- **Aim of the task**:
Can you transcribe the data exactly? Leave the pictures out.
##### Dataset records #####
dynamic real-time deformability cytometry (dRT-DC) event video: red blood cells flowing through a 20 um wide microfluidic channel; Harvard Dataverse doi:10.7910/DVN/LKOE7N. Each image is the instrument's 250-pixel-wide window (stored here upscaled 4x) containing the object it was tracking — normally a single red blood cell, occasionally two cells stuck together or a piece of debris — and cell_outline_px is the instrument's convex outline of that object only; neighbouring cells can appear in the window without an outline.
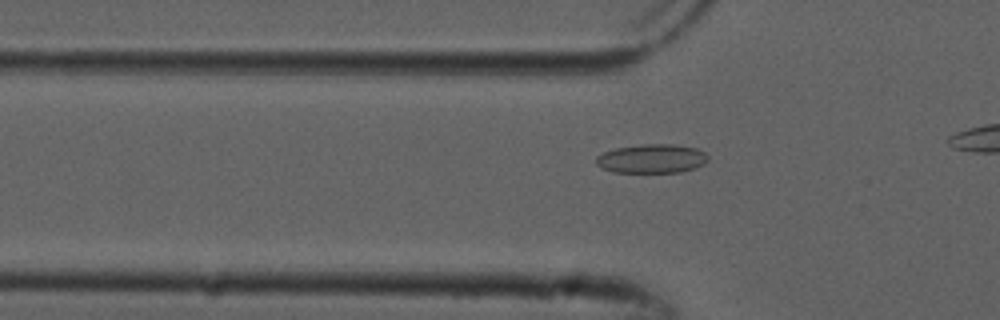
{"species": "common noctule bat (a hibernating species)", "species_latin": "Nyctalus noctula", "temperature_condition": "cold", "stored_images_in_passage": 15, "camera_frame_rate_fps": 3000, "um_per_image_px": 0.085, "animal": {"sex": "male", "forearm_length_mm": 52.5}, "frame": {"image": 1, "passage_image": 9, "time_ms": 2.667, "image_size_px": [1000, 320], "cell_outline_px": [[708, 160], [704, 164], [696, 168], [680, 172], [612, 172], [600, 168], [596, 164], [596, 156], [604, 152], [616, 148], [640, 144], [672, 144], [696, 148], [704, 152], [708, 156]], "centroid_in_image_um": [55.39, 13.49], "position_along_channel_um": 70.4, "area_um2": 19.02}}
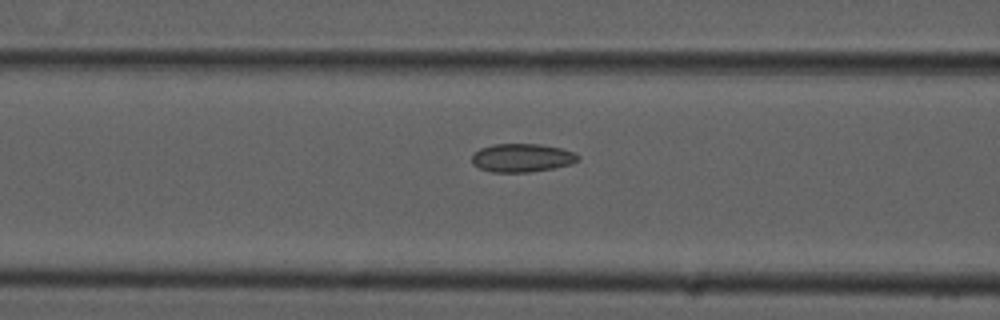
{"frame": {"image": 2, "passage_image": 13, "time_ms": 4.0, "image_size_px": [1000, 320], "cell_outline_px": [[580, 160], [572, 164], [552, 168], [528, 172], [492, 172], [480, 168], [472, 164], [472, 152], [480, 148], [492, 144], [540, 144], [560, 148], [572, 152], [580, 156]], "centroid_in_image_um": [44.34, 13.41], "position_along_channel_um": 122.3, "area_um2": 17.63}}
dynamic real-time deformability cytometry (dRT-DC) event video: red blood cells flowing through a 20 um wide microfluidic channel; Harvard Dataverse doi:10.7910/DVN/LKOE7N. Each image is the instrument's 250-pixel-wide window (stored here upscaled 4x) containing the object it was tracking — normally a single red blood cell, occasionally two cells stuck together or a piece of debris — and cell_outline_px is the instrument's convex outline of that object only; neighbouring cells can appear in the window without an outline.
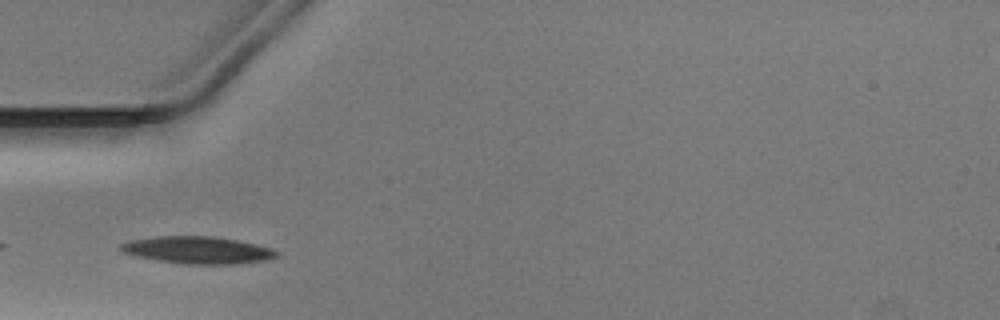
{"species": "Egyptian fruit bat (a non-hibernating species)", "species_latin": "Rousettus aegyptiacus", "temperature_condition": "warm", "stored_images_in_passage": 13, "camera_frame_rate_fps": 3000, "um_per_image_px": 0.085, "animal": {"sex": "male"}, "frame": {"image": 1, "passage_image": 1, "time_ms": 0.0, "image_size_px": [1000, 320], "cell_outline_px": [[280, 256], [264, 260], [240, 264], [184, 264], [160, 260], [140, 256], [124, 252], [116, 248], [120, 244], [132, 240], [156, 236], [212, 236], [236, 240], [256, 244], [272, 248], [280, 252]], "centroid_in_image_um": [16.86, 21.25], "position_along_channel_um": 68.1, "area_um2": 24.62}}
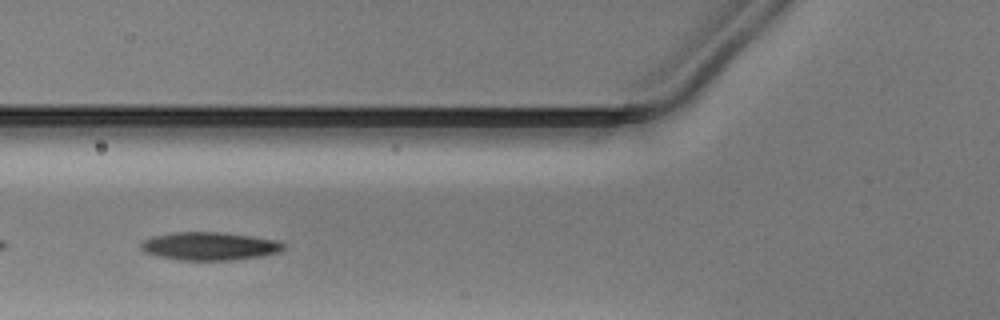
{"frame": {"image": 2, "passage_image": 4, "time_ms": 1.0, "image_size_px": [1000, 320], "cell_outline_px": [[284, 248], [280, 252], [260, 256], [232, 260], [180, 260], [160, 256], [144, 252], [140, 248], [140, 244], [144, 240], [152, 236], [172, 232], [220, 232], [252, 236], [276, 240], [284, 244]], "centroid_in_image_um": [17.79, 20.92], "position_along_channel_um": 108.0, "area_um2": 23.29}}
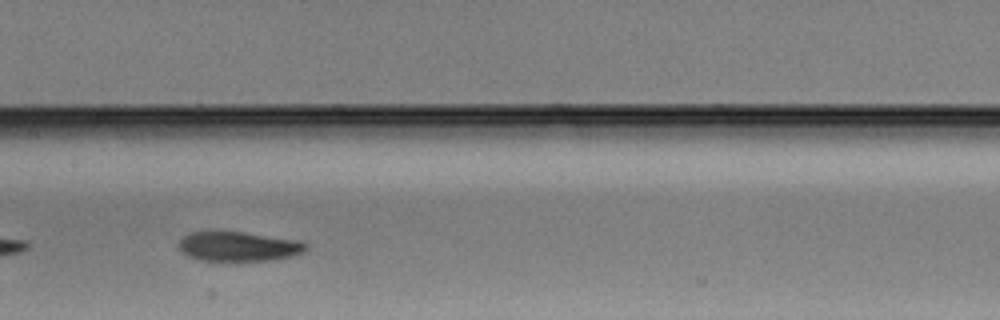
{"frame": {"image": 3, "passage_image": 10, "time_ms": 3.0, "image_size_px": [1000, 320], "cell_outline_px": [[308, 248], [304, 252], [292, 256], [268, 260], [200, 260], [188, 256], [180, 252], [176, 248], [176, 244], [188, 232], [244, 232], [300, 240], [308, 244]], "centroid_in_image_um": [20.25, 20.94], "position_along_channel_um": 187.1, "area_um2": 22.02}}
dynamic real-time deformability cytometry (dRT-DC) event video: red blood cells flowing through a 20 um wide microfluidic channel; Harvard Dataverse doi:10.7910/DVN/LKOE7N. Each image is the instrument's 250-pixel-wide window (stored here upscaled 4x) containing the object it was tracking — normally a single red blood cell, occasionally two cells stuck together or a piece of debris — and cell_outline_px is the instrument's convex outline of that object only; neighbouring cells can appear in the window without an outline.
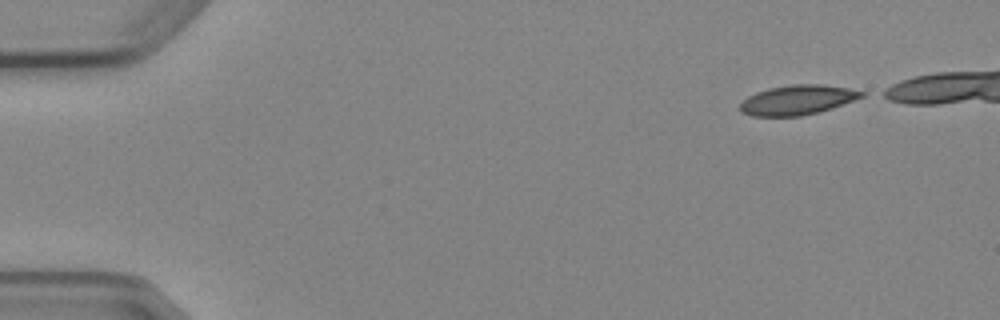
{"species": "Egyptian fruit bat (a non-hibernating species)", "species_latin": "Rousettus aegyptiacus", "temperature_condition": "cold", "stored_images_in_passage": 5, "camera_frame_rate_fps": 3000, "um_per_image_px": 0.085, "animal": {"sex": "female"}, "frame": {"image": 1, "passage_image": 1, "time_ms": 0.0, "image_size_px": [1000, 320], "cell_outline_px": [[868, 92], [864, 96], [832, 108], [800, 116], [752, 116], [740, 112], [740, 104], [748, 96], [756, 92], [768, 88], [792, 84], [824, 84], [848, 88]], "centroid_in_image_um": [67.79, 8.48], "position_along_channel_um": 17.2, "area_um2": 21.04}}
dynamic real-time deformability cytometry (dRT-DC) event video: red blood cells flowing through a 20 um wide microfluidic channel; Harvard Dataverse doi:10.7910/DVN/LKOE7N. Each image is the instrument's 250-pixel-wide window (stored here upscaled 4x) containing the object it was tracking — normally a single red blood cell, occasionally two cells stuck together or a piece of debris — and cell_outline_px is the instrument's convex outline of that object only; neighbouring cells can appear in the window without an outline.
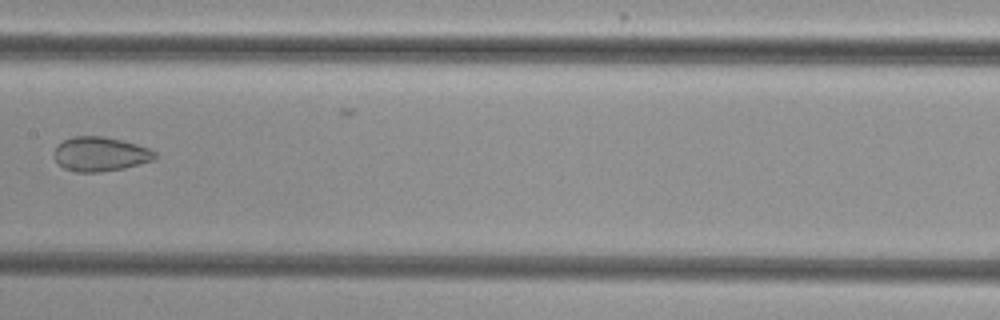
{"species": "common noctule bat (a hibernating species)", "species_latin": "Nyctalus noctula", "temperature_condition": "cold", "stored_images_in_passage": 7, "camera_frame_rate_fps": 3000, "um_per_image_px": 0.085, "animal": {"sex": "female", "body_mass_g": 29.2, "forearm_length_mm": 56.3}, "frame": {"image": 1, "passage_image": 7, "time_ms": 7.667, "image_size_px": [1000, 320], "cell_outline_px": [[156, 156], [152, 160], [124, 168], [100, 172], [76, 172], [64, 168], [56, 160], [52, 152], [56, 144], [72, 136], [104, 136], [136, 144], [148, 148], [156, 152]], "centroid_in_image_um": [8.47, 13.09], "position_along_channel_um": 198.9, "area_um2": 20.17}}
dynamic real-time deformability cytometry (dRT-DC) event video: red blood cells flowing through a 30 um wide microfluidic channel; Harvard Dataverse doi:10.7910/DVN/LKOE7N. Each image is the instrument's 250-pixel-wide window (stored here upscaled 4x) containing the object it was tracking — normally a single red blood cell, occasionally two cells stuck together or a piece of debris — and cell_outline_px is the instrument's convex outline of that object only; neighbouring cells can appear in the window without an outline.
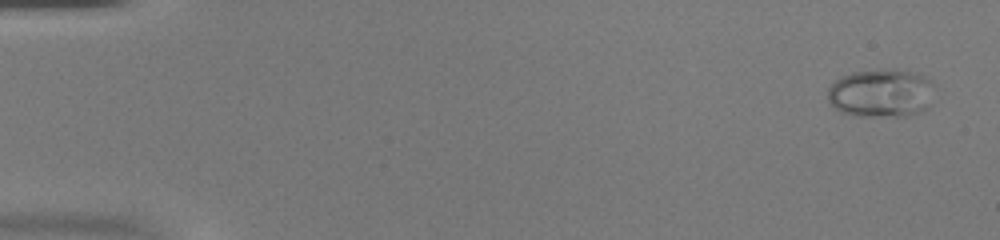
{"species": "common noctule bat (a hibernating species)", "species_latin": "Nyctalus noctula", "temperature_condition": "warm", "stored_images_in_passage": 52, "camera_frame_rate_fps": 3000, "um_per_image_px": 0.085, "animal": {"sex": "female", "body_mass_g": 20.0, "forearm_length_mm": 54.0}, "frame": {"image": 1, "passage_image": 1, "time_ms": 0.0, "image_size_px": [1000, 240], "cell_outline_px": [[932, 80], [924, 108], [920, 112], [904, 116], [856, 116], [840, 112], [828, 100], [828, 88], [840, 76], [852, 72], [916, 72]], "centroid_in_image_um": [74.79, 7.95], "position_along_channel_um": 10.2, "area_um2": 28.78}}
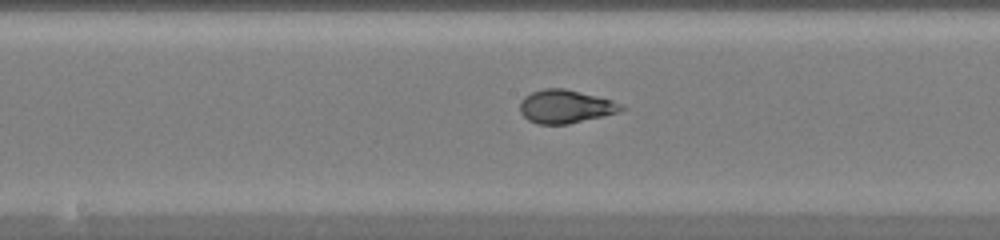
{"frame": {"image": 2, "passage_image": 27, "time_ms": 8.667, "image_size_px": [1000, 240], "cell_outline_px": [[628, 108], [620, 112], [604, 116], [568, 124], [536, 124], [528, 120], [520, 112], [520, 100], [524, 96], [532, 92], [544, 88], [564, 88], [612, 100]], "centroid_in_image_um": [48.06, 9.06], "position_along_channel_um": 200.1, "area_um2": 19.77}}
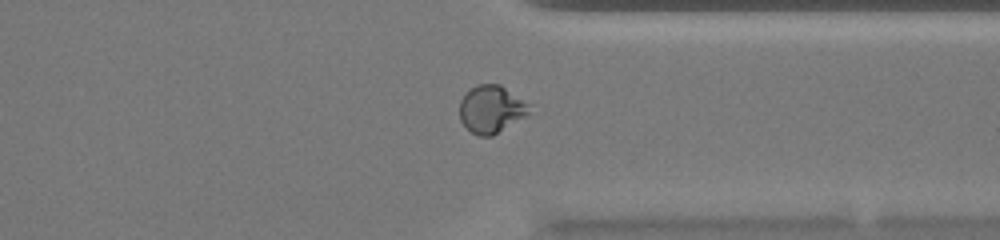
#####
- **The result**:
dynamic real-time deformability cytometry (dRT-DC) event video: red blood cells flowing through a 20 um wide microfluidic channel; Harvard Dataverse doi:10.7910/DVN/LKOE7N. Each image is the instrument's 250-pixel-wide window (stored here upscaled 4x) containing the object it was tracking — normally a single red blood cell, occasionally two cells stuck together or a piece of debris — and cell_outline_px is the instrument's convex outline of that object only; neighbouring cells can appear in the window without an outline.
{"species": "common noctule bat (a hibernating species)", "species_latin": "Nyctalus noctula", "temperature_condition": "cold", "stored_images_in_passage": 15, "camera_frame_rate_fps": 3000, "um_per_image_px": 0.085, "animal": {"sex": "male", "forearm_length_mm": 52.5}, "frame": {"image": 1, "passage_image": 9, "time_ms": 2.667, "image_size_px": [1000, 320], "cell_outline_px": [[708, 160], [704, 164], [696, 168], [680, 172], [612, 172], [600, 168], [596, 164], [596, 156], [604, 152], [616, 148], [640, 144], [672, 144], [696, 148], [704, 152], [708, 156]], "centroid_in_image_um": [55.39, 13.49], "position_along_channel_um": 70.4, "area_um2": 19.02}}
{"frame": {"image": 2, "passage_image": 13, "time_ms": 4.0, "image_size_px": [1000, 320], "cell_outline_px": [[580, 160], [572, 164], [552, 168], [528, 172], [492, 172], [480, 168], [472, 164], [472, 152], [480, 148], [492, 144], [540, 144], [560, 148], [572, 152], [580, 156]], "centroid_in_image_um": [44.34, 13.41], "position_along_channel_um": 122.3, "area_um2": 17.63}}
dynamic real-time deformability cytometry (dRT-DC) event video: red blood cells flowing through a 20 um wide microfluidic channel; Harvard Dataverse doi:10.7910/DVN/LKOE7N. Each image is the instrument's 250-pixel-wide window (stored here upscaled 4x) containing the object it was tracking — normally a single red blood cell, occasionally two cells stuck together or a piece of debris — and cell_outline_px is the instrument's convex outline of that object only; neighbouring cells can appear in the window without an outline.
{"species": "Egyptian fruit bat (a non-hibernating species)", "species_latin": "Rousettus aegyptiacus", "temperature_condition": "warm", "stored_images_in_passage": 13, "camera_frame_rate_fps": 3000, "um_per_image_px": 0.085, "animal": {"sex": "male"}, "frame": {"image": 1, "passage_image": 1, "time_ms": 0.0, "image_size_px": [1000, 320], "cell_outline_px": [[280, 256], [264, 260], [240, 264], [184, 264], [160, 260], [140, 256], [124, 252], [116, 248], [120, 244], [132, 240], [156, 236], [212, 236], [236, 240], [256, 244], [272, 248], [280, 252]], "centroid_in_image_um": [16.86, 21.25], "position_along_channel_um": 68.1, "area_um2": 24.62}}
{"frame": {"image": 2, "passage_image": 4, "time_ms": 1.0, "image_size_px": [1000, 320], "cell_outline_px": [[284, 248], [280, 252], [260, 256], [232, 260], [180, 260], [160, 256], [144, 252], [140, 248], [140, 244], [144, 240], [152, 236], [172, 232], [220, 232], [252, 236], [276, 240], [284, 244]], "centroid_in_image_um": [17.79, 20.92], "position_along_channel_um": 108.0, "area_um2": 23.29}}
{"frame": {"image": 3, "passage_image": 10, "time_ms": 3.0, "image_size_px": [1000, 320], "cell_outline_px": [[308, 248], [304, 252], [292, 256], [268, 260], [200, 260], [188, 256], [180, 252], [176, 248], [176, 244], [188, 232], [244, 232], [300, 240], [308, 244]], "centroid_in_image_um": [20.25, 20.94], "position_along_channel_um": 187.1, "area_um2": 22.02}}
dynamic real-time deformability cytometry (dRT-DC) event video: red blood cells flowing through a 20 um wide microfluidic channel; Harvard Dataverse doi:10.7910/DVN/LKOE7N. Each image is the instrument's 250-pixel-wide window (stored here upscaled 4x) containing the object it was tracking — normally a single red blood cell, occasionally two cells stuck together or a piece of debris — and cell_outline_px is the instrument's convex outline of that object only; neighbouring cells can appear in the window without an outline.
{"species": "Egyptian fruit bat (a non-hibernating species)", "species_latin": "Rousettus aegyptiacus", "temperature_condition": "cold", "stored_images_in_passage": 5, "camera_frame_rate_fps": 3000, "um_per_image_px": 0.085, "animal": {"sex": "female"}, "frame": {"image": 1, "passage_image": 1, "time_ms": 0.0, "image_size_px": [1000, 320], "cell_outline_px": [[868, 92], [864, 96], [832, 108], [800, 116], [752, 116], [740, 112], [740, 104], [748, 96], [756, 92], [768, 88], [792, 84], [824, 84], [848, 88]], "centroid_in_image_um": [67.79, 8.48], "position_along_channel_um": 17.2, "area_um2": 21.04}}
dynamic real-time deformability cytometry (dRT-DC) event video: red blood cells flowing through a 20 um wide microfluidic channel; Harvard Dataverse doi:10.7910/DVN/LKOE7N. Each image is the instrument's 250-pixel-wide window (stored here upscaled 4x) containing the object it was tracking — normally a single red blood cell, occasionally two cells stuck together or a piece of debris — and cell_outline_px is the instrument's convex outline of that object only; neighbouring cells can appear in the window without an outline.
{"species": "common noctule bat (a hibernating species)", "species_latin": "Nyctalus noctula", "temperature_condition": "cold", "stored_images_in_passage": 7, "camera_frame_rate_fps": 3000, "um_per_image_px": 0.085, "animal": {"sex": "female", "body_mass_g": 29.2, "forearm_length_mm": 56.3}, "frame": {"image": 1, "passage_image": 7, "time_ms": 7.667, "image_size_px": [1000, 320], "cell_outline_px": [[156, 156], [152, 160], [124, 168], [100, 172], [76, 172], [64, 168], [56, 160], [52, 152], [56, 144], [72, 136], [104, 136], [136, 144], [148, 148], [156, 152]], "centroid_in_image_um": [8.47, 13.09], "position_along_channel_um": 198.9, "area_um2": 20.17}}
dynamic real-time deformability cytometry (dRT-DC) event video: red blood cells flowing through a 30 um wide microfluidic channel; Harvard Dataverse doi:10.7910/DVN/LKOE7N. Each image is the instrument's 250-pixel-wide window (stored here upscaled 4x) containing the object it was tracking — normally a single red blood cell, occasionally two cells stuck together or a piece of debris — and cell_outline_px is the instrument's convex outline of that object only; neighbouring cells can appear in the window without an outline.
{"species": "common noctule bat (a hibernating species)", "species_latin": "Nyctalus noctula", "temperature_condition": "warm", "stored_images_in_passage": 52, "camera_frame_rate_fps": 3000, "um_per_image_px": 0.085, "animal": {"sex": "female", "body_mass_g": 20.0, "forearm_length_mm": 54.0}, "frame": {"image": 1, "passage_image": 1, "time_ms": 0.0, "image_size_px": [1000, 240], "cell_outline_px": [[932, 80], [924, 108], [920, 112], [904, 116], [856, 116], [840, 112], [828, 100], [828, 88], [840, 76], [852, 72], [916, 72]], "centroid_in_image_um": [74.79, 7.95], "position_along_channel_um": 10.2, "area_um2": 28.78}}
{"frame": {"image": 2, "passage_image": 27, "time_ms": 8.667, "image_size_px": [1000, 240], "cell_outline_px": [[628, 108], [620, 112], [604, 116], [568, 124], [536, 124], [528, 120], [520, 112], [520, 100], [524, 96], [532, 92], [544, 88], [564, 88], [612, 100]], "centroid_in_image_um": [48.06, 9.06], "position_along_channel_um": 200.1, "area_um2": 19.77}}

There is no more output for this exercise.